Ruth Madoff is probably in line for a criminal indictment, according to The Daily Beast, while Walter Noel may get off with just a civil suit brought by the SEC.

But watch out for money laundering charges in Britain, Walt.

A source close to the Madoff defense team agreed that Madoff’s main concern was to preserve as much assets as possible for his wife and children and to keep them from legal entanglements. “The US attorney’s office is still trying to resolve what is tainted or clean money, what real property in the US is appropriate for the Madofffs to keep,” the source said.

That may prove difficult. Sources say new information has surfaced that suggests several members of Madoff’s inner circle transferred assets to their wives, transactions thought to be laundered through an English bank.

Ruth Madoff, who was considered “innocent at first,” according to this source, is believed to have received at least $70 million from her husband and is now therefore an object of the investigation. That is one reason why she recently decided to retain her own lawyer, leaving Ira Sorkin, who has represented both of the Madoffs since December, when the Ponzi scheme was revealed.
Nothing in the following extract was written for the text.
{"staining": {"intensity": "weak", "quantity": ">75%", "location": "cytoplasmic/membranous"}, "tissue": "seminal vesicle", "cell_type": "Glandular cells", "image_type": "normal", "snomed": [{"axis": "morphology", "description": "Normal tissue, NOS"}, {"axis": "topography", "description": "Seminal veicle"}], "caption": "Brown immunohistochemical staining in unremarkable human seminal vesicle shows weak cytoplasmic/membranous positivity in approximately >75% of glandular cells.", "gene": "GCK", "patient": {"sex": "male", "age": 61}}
Investigators are focusing their attention on three groups of possible co-conspirators. “There should be at least 20 indictments, between the three groups, if the feds are doing their jobs,” said one highly placed lawyer involved in the case. “Some will be conspiracy, the ones who were deep into it with Madoff, and others will be civil cases sent to the SEC for prosecution.”

(Lawyers and prosecutors who spoke to The Daily Beast for this article declined to go on the record, citing their legal involvement in the case.)
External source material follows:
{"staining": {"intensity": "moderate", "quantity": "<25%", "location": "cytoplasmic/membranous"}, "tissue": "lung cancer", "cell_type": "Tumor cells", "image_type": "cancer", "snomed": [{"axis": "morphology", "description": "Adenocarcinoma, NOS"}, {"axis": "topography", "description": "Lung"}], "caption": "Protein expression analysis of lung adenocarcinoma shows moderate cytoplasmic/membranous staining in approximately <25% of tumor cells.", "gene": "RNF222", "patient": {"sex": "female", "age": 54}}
In the first group are employees of Madoff’s firm who concocted false trades and sent out phony statements to thousands of unsuspecting clients.

The second group is comprised of principals in feeder funds such as Cohmad Securities Corp. and Fairfield Greenwich Group, which funneled investor dollars to Madoff and received large fees for steering this business. If they were aware of Madoff’s fraud, they could face criminal charges; if they were not, they could be hit with civil charges for a lack of due diligence.

“It’s a question of state of mind,” said a lawyer for a Madoff employee. “If the feeder fund principals like Walter Noel of Fairfield Greenwich or Robert Jaffee of Cohmad didn’t ask Madoff any questions, if they simply turned the money over to a Madoff account without doing the work they were supposed to do to make sure their clients were well-protected, they would be guilty of fiduciary violations, which is a civil matter. But if they knew about the Ponzi scheme, if they had the intention to deceive, that is a felony.”

One attorney close to the defense team of Walter Noel, who is reported to have offshore bank accounts, says the belief is that Noel could be indicted in England on money laundering charges.

UPDATE: The Wall Street Journal reports on the status of investigations of Madoff’s in-house conspirators, including Ruth and brother Peter. Nothing earth shattering there, yet.